Paper short abstract:
I analyze the conflict around archaeological excavations between the authorities of the Republic of North Ossetia-Alania and Ossetian religious nationalists. These excavations were used by local religious traditionalists to gain public support for their movement.
Paper long abstract:
In the fall of 2020, excavations of a medieval burial ground, located next to an ancient chapel, began in the Republic of North Ossetia-Alania. These studies were were initiated by the local diocese and sanctioned by the authorities of the republic, but caused indignation among a number of Ossetian religious nationalists. These excavations were used by local religious leaders in their confrontation with the representatives of the Russian Orthodox Church to gain public support for their movement as the only real Ossetian religion. One of the arguments of local traditionalists was the lack of permission to excavate from the people buried in this old cemetery, whose religious identity may be misrepresented by archaeologists. The presentation analyzes the ideas about the agency of the dead, the commemorational community of the Church and the ethnic community of Ossetians in the dispute over who owns the past of Ossetia. The offended religious feelings of our contemporaries were combined with the reconstructed experiences of their ancestors and recoded into them.
Paper short abstract:
Wicca is a religion of Witches, based on contact with nature, worshiping a God and a Goddess, and the use of magic. In the times of the pandemics Wiccans decided move many of their religious practices to the Internet. Does it work? Are rituals conducted on the Internet sufficient or of lesser value?
Paper long abstract:
Wicca, a western neopagan religion of Witches, is based on contact with nature, on worshiping a God and a Goddess, and the use of magic. Usually Wiccans meet in covens or bigger gatherings, among nature, to celebrate the festivals of the Wheel of the Year but this year everything is different. How to celebrate in a group when one is not allowed to meet with people outside of one’s bubble or cannot move freely for fear of their health and because of the restrictions?
Wiccans embraced the Web long time ago and are well connected and active Internet community. Faced with the restrictions caused by pandemics, many Wiccans quickly adapted to the new situation and decided to use the latest technologies in their ritual practices. With the use of webcams, social media and video communications they combine their traditions with the 21st century. Now not only one doesn’t have to leave home but can be hundreds of kilometres away and still participate in a ritual.

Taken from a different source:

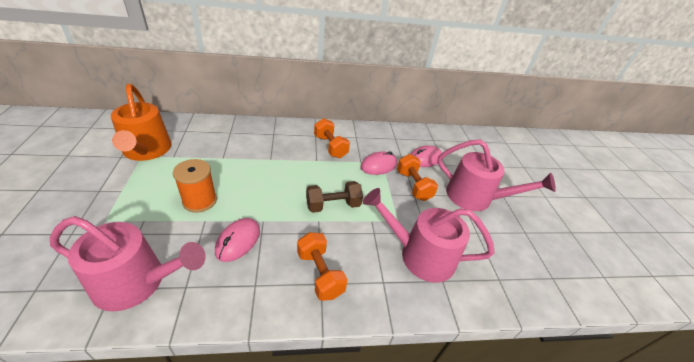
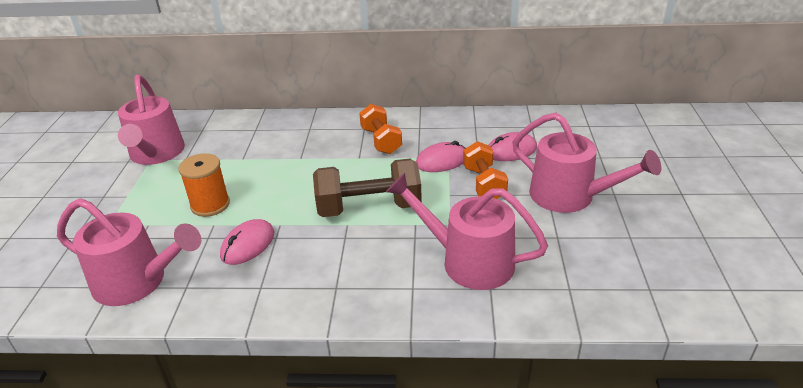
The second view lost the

I conducted an anthropological research among Polish Wiccans in the years 2004-2006 and since 2015 I have been researching this movement in Poland and England. In my presentation I would like to show how British and Polish Wiccans find the ways to conduct their rituals in the times of Covid-19. What do they think of such a change? Do they consider rituals conducted with the use of Internet sufficient or of lesser value?